-- SUPPLIED MATERIAL follows --

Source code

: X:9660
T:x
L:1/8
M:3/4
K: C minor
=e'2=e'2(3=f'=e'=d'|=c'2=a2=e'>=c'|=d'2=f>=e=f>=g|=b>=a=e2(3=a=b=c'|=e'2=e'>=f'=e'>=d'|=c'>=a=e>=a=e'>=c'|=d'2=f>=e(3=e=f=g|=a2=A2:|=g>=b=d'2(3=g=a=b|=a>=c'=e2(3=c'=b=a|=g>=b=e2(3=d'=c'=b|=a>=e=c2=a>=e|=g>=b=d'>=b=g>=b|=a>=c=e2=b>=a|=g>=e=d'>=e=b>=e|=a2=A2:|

-- SUPPLIED MATERIAL concluded --

#### [WHAT THE TASK REQUIRES]
Each line of the listing must be transcribed precisely as it appears.

#### [EXERCISE RESULT]
Source code

: X:9660
T:x
L:1/8
M:3/4
K: C minor
=e'2=e'2(3=f'=e'=d'|=c'2=a2=e'>=c'|=d'2=f>=e=f>=g|=b>=a=e2(3=a=b=c'|=e'2=e'>=f'=e'>=d'|=c'>=a=e>=a=e'>=c'|=d'2=f>=e(3=e=f=g|=a2=A2:|=g>=b=d'2(3=g=a=b|=a>=c'=e2(3=c'=b=a|=g>=b=e2(3=d'=c'=b|=a>=e=c2=a>=e|=g>=b=d'>=b=g>=b|=a>=c=e2=b>=a|=g>=e=d'>=e=b>=e|=a2=A2:|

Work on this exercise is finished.